[Stored items]

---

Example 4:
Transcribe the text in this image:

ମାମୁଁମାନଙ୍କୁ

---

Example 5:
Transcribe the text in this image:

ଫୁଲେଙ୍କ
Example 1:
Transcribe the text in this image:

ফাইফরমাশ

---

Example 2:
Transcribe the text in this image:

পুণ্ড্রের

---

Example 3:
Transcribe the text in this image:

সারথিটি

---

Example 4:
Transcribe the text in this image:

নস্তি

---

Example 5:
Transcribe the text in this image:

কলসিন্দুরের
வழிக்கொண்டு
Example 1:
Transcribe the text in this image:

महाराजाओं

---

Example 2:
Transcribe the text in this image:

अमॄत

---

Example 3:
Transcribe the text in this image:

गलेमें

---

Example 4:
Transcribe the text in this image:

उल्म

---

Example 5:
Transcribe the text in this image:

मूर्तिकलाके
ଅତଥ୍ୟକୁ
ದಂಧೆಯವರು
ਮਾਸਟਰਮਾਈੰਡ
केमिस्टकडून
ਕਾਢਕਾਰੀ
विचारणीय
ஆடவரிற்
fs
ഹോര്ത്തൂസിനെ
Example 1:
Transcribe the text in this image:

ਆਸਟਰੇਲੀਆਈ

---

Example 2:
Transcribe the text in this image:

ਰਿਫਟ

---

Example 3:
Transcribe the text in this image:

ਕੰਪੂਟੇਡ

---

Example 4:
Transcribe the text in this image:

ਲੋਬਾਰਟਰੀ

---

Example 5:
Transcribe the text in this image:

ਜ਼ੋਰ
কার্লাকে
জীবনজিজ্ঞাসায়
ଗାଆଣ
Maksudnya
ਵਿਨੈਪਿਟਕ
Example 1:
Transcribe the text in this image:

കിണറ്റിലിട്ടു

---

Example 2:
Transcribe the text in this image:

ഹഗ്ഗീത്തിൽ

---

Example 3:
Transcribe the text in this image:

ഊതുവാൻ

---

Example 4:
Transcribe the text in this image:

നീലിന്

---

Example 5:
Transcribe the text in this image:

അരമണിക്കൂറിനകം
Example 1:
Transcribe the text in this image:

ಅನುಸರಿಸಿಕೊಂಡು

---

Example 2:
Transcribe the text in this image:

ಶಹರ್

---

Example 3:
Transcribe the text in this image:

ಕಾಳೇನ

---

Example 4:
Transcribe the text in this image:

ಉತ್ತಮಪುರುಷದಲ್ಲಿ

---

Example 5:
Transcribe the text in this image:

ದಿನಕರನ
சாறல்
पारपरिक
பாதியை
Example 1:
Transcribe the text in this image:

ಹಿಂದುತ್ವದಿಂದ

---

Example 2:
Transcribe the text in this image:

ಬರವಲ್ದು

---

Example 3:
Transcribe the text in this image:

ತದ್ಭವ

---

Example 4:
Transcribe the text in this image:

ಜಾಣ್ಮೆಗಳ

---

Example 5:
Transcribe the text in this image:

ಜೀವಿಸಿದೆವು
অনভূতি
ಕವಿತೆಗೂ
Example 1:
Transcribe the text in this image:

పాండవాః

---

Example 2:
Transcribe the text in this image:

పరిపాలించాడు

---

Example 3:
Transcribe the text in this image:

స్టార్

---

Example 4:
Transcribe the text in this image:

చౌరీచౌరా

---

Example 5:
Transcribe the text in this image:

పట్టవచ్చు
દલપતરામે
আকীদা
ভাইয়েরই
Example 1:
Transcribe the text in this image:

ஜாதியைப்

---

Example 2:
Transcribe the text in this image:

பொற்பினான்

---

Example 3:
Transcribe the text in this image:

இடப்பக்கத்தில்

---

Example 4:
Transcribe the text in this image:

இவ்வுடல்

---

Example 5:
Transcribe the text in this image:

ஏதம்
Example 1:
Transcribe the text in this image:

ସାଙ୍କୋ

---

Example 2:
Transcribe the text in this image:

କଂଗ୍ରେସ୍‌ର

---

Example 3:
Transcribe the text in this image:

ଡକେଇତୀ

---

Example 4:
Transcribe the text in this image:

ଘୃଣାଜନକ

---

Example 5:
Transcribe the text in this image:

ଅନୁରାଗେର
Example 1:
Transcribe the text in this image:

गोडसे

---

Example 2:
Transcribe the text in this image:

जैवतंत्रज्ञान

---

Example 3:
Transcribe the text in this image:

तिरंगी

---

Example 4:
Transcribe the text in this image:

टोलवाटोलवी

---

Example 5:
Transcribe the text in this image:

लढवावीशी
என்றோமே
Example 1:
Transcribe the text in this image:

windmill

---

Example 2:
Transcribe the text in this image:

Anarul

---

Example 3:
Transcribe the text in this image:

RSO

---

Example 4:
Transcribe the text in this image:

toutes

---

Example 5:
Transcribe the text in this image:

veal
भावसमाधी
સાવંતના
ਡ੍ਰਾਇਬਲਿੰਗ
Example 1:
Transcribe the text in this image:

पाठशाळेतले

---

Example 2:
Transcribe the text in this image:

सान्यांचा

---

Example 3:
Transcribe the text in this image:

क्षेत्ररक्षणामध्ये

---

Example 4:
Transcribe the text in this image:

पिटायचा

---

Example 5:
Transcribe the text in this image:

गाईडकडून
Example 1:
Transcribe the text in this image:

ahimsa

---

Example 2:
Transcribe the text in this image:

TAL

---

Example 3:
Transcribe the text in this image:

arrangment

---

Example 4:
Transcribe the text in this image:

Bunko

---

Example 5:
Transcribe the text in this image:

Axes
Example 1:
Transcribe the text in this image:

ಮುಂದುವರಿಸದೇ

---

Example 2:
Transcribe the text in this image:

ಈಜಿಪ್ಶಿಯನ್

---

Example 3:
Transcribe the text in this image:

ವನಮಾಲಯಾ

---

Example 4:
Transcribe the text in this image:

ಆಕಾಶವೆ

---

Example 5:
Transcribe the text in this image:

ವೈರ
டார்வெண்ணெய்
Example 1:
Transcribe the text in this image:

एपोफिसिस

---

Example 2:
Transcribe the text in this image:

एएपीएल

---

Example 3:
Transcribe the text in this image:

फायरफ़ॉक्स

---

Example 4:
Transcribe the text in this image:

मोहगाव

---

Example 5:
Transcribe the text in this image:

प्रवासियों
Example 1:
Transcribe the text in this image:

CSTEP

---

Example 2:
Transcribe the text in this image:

TASK: The records shown above are to be retyped exactly, with none omitted.

EXERCISE OUTPUT:
---

Example 4:
Transcribe the text in this image:

ମାମୁଁମାନଙ୍କୁ

---

Example 5:
Transcribe the text in this image:

ଫୁଲେଙ୍କ
Example 1:
Transcribe the text in this image:

ফাইফরমাশ

---

Example 2:
Transcribe the text in this image:

পুণ্ড্রের

---

Example 3:
Transcribe the text in this image:

সারথিটি

---

Example 4:
Transcribe the text in this image:

নস্তি

---

Example 5:
Transcribe the text in this image:

কলসিন্দুরের
வழிக்கொண்டு
Example 1:
Transcribe the text in this image:

महाराजाओं

---

Example 2:
Transcribe the text in this image:

अमॄत

---

Example 3:
Transcribe the text in this image:

गलेमें

---

Example 4:
Transcribe the text in this image:

उल्म

---

Example 5:
Transcribe the text in this image:

मूर्तिकलाके
ଅତଥ୍ୟକୁ
ದಂಧೆಯವರು
ਮਾਸਟਰਮਾਈੰਡ
केमिस्टकडून
ਕਾਢਕਾਰੀ
विचारणीय
ஆடவரிற்
fs
ഹോര്ത്തൂസിനെ
Example 1:
Transcribe the text in this image:

ਆਸਟਰੇਲੀਆਈ

---

Example 2:
Transcribe the text in this image:

ਰਿਫਟ

---

Example 3:
Transcribe the text in this image:

ਕੰਪੂਟੇਡ

---

Example 4:
Transcribe the text in this image:

ਲੋਬਾਰਟਰੀ

---

Example 5:
Transcribe the text in this image:

ਜ਼ੋਰ
কার্লাকে
জীবনজিজ্ঞাসায়
ଗାଆଣ
Maksudnya
ਵਿਨੈਪਿਟਕ
Example 1:
Transcribe the text in this image:

കിണറ്റിലിട്ടു

---

Example 2:
Transcribe the text in this image:

ഹഗ്ഗീത്തിൽ

---

Example 3:
Transcribe the text in this image:

ഊതുവാൻ

---

Example 4:
Transcribe the text in this image:

നീലിന്

---

Example 5:
Transcribe the text in this image:

അരമണിക്കൂറിനകം
Example 1:
Transcribe the text in this image:

ಅನುಸರಿಸಿಕೊಂಡು

---

Example 2:
Transcribe the text in this image:

ಶಹರ್

---

Example 3:
Transcribe the text in this image:

ಕಾಳೇನ

---

Example 4:
Transcribe the text in this image:

ಉತ್ತಮಪುರುಷದಲ್ಲಿ

---

Example 5:
Transcribe the text in this image:

ದಿನಕರನ
சாறல்
पारपरिक
பாதியை
Example 1:
Transcribe the text in this image:

ಹಿಂದುತ್ವದಿಂದ

---

Example 2:
Transcribe the text in this image:

ಬರವಲ್ದು

---

Example 3:
Transcribe the text in this image:

ತದ್ಭವ

---

Example 4:
Transcribe the text in this image:

ಜಾಣ್ಮೆಗಳ

---

Example 5:
Transcribe the text in this image:

ಜೀವಿಸಿದೆವು
অনভূতি
ಕವಿತೆಗೂ
Example 1:
Transcribe the text in this image:

పాండవాః

---

Example 2:
Transcribe the text in this image:

పరిపాలించాడు

---

Example 3:
Transcribe the text in this image:

స్టార్

---

Example 4:
Transcribe the text in this image:

చౌరీచౌరా

---

Example 5:
Transcribe the text in this image:

పట్టవచ్చు
દલપતરામે
আকীদা
ভাইয়েরই
Example 1:
Transcribe the text in this image:

ஜாதியைப்

---

Example 2:
Transcribe the text in this image:

பொற்பினான்

---

Example 3:
Transcribe the text in this image:

இடப்பக்கத்தில்

---

Example 4:
Transcribe the text in this image:

இவ்வுடல்

---

Example 5:
Transcribe the text in this image:

ஏதம்
Example 1:
Transcribe the text in this image:

ସାଙ୍କୋ

---

Example 2:
Transcribe the text in this image:

କଂଗ୍ରେସ୍‌ର

---

Example 3:
Transcribe the text in this image:

ଡକେଇତୀ

---

Example 4:
Transcribe the text in this image:

ଘୃଣାଜନକ

---

Example 5:
Transcribe the text in this image:

ଅନୁରାଗେର
Example 1:
Transcribe the text in this image:

गोडसे

---

Example 2:
Transcribe the text in this image:

जैवतंत्रज्ञान

---

Example 3:
Transcribe the text in this image:

तिरंगी

---

Example 4:
Transcribe the text in this image:

टोलवाटोलवी

---

Example 5:
Transcribe the text in this image:

लढवावीशी
என்றோமே
Example 1:
Transcribe the text in this image:

windmill

---

Example 2:
Transcribe the text in this image:

Anarul

---

Example 3:
Transcribe the text in this image:

RSO

---

Example 4:
Transcribe the text in this image:

toutes

---

Example 5:
Transcribe the text in this image:

veal
भावसमाधी
સાવંતના
ਡ੍ਰਾਇਬਲਿੰਗ
Example 1:
Transcribe the text in this image:

पाठशाळेतले

---

Example 2:
Transcribe the text in this image:

सान्यांचा

---

Example 3:
Transcribe the text in this image:

क्षेत्ररक्षणामध्ये

---

Example 4:
Transcribe the text in this image:

पिटायचा

---

Example 5:
Transcribe the text in this image:

गाईडकडून
Example 1:
Transcribe the text in this image:

ahimsa

---

Example 2:
Transcribe the text in this image:

TAL

---

Example 3:
Transcribe the text in this image:

arrangment

---

Example 4:
Transcribe the text in this image:

Bunko

---

Example 5:
Transcribe the text in this image:

Axes
Example 1:
Transcribe the text in this image:

ಮುಂದುವರಿಸದೇ

---

Example 2:
Transcribe the text in this image:

ಈಜಿಪ್ಶಿಯನ್

---

Example 3:
Transcribe the text in this image:

ವನಮಾಲಯಾ

---

Example 4:
Transcribe the text in this image:

ಆಕಾಶವೆ

---

Example 5:
Transcribe the text in this image:

ವೈರ
டார்வெண்ணெய்
Example 1:
Transcribe the text in this image:

एपोफिसिस

---

Example 2:
Transcribe the text in this image:

एएपीएल

---

Example 3:
Transcribe the text in this image:

फायरफ़ॉक्स

---

Example 4:
Transcribe the text in this image:

मोहगाव

---

Example 5:
Transcribe the text in this image:

प्रवासियों
Example 1:
Transcribe the text in this image:

CSTEP

---

Example 2:
Transcribe the text in this image:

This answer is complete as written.